Analysis of language pertaining to capture/enclosure and release in regards to the poetry and prose of Edgar Allan Poe
1 stars 0 forks source link

Schema comments #8

Open djbpitt opened 5 years ago

djbpitt commented 5 years ago

@Guifindor Your schema looks good! Where you have different elements for the different parts of speech, though, it looks as if they all have the same content model, that is, they all have @pvalue attributes and plain text content. Your creation of different elements for each part of speech is perfectly okay, but one alternative might be something like:

lb = element lb { mixed { ( word | foreign | ref )* } }
word = element word { pos, pvalue, text}
pos = attribute pos { "noun" | " verb" | "adj" |  "adv"  |  "prep" |  "conj" |  "inter" |  "pron" | "det" } 
pvalue = attribute pvalue {text} 

I think the meaning of this version is the same as the meaning of yours, so what can be represented isn’t at issue. The difference is that if you decide you want to add another attribute to all your words, the revision would let you do it in just one place, while in your version you would have to modify all of the individual element declarations.
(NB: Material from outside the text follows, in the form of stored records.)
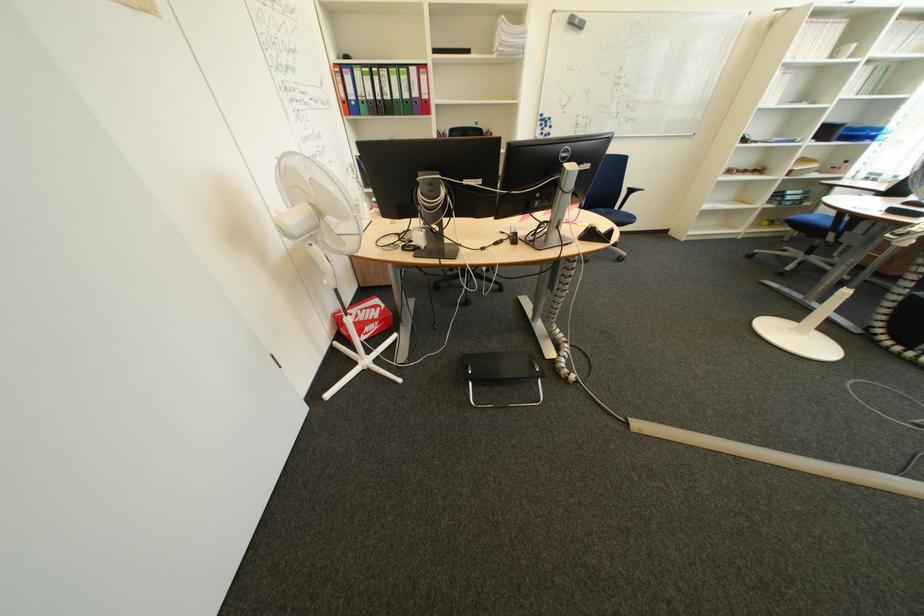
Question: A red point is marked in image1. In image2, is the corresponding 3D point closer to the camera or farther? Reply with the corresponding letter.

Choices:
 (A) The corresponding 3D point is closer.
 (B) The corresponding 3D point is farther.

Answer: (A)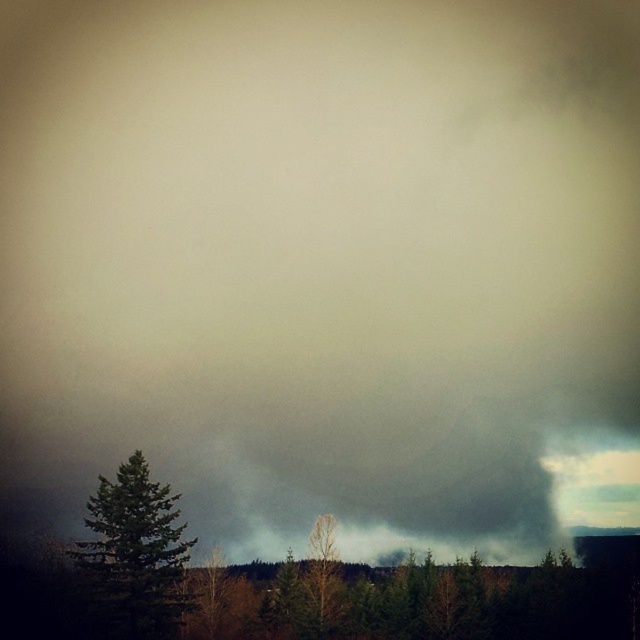
You are a drone operator trying to navigate through a forest fire. You see the green matte trees at lower center. Based on their position, can you estimate how far they are from the origin point?

The green matte trees at lower center are located at point (499, 598), so they are approximately 1.22 meters away from the origin point.

You are a firefighter assessing the situation from a helicopter. You notice two groups of trees below you. One is labeled as green matte trees at lower center and the other as green matte tree at center. Which group is closer to your current position?

The green matte trees at lower center are closer to your current position because they are positioned in front of the green matte tree at center.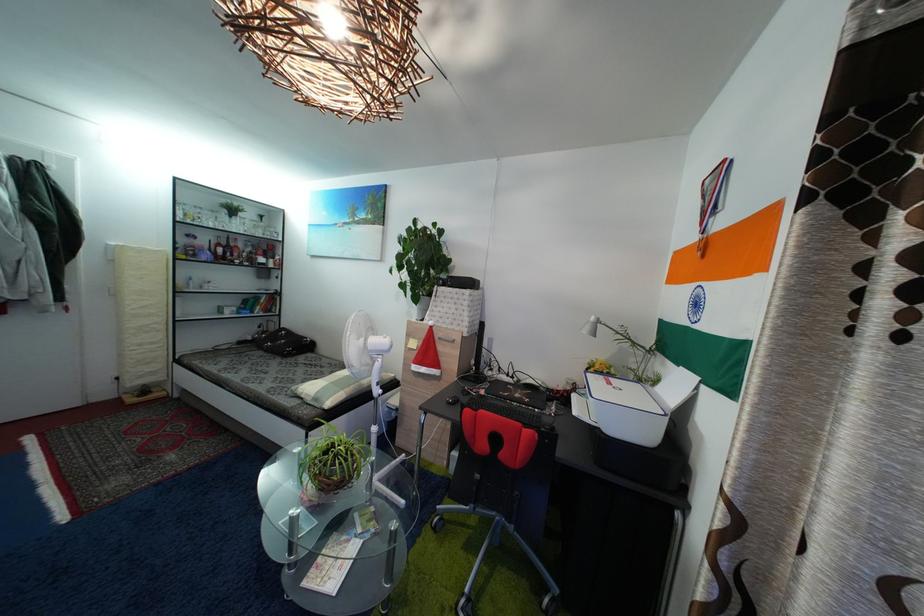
I’d also suggest calling your lines <l> or <line>. The reason is that <lb> traditionally means “line beginning”, and it is used for empty milestone elements. Since you have a container element (that is, separate start and end tags with content between them), those familiar with the traditional meaning of the element name <lb> may be confused.

MJB288 commented 5 years ago

Thanks for the heads up on the <lb> issue. I have adjusted our schema to now use the element <l> instead. As for your part of speech suggestion, I'll take it into consideration. I think we my be settled upon individual part of speech tags as our schema formation, but I'll bring up your idea at our meeting tomorrow.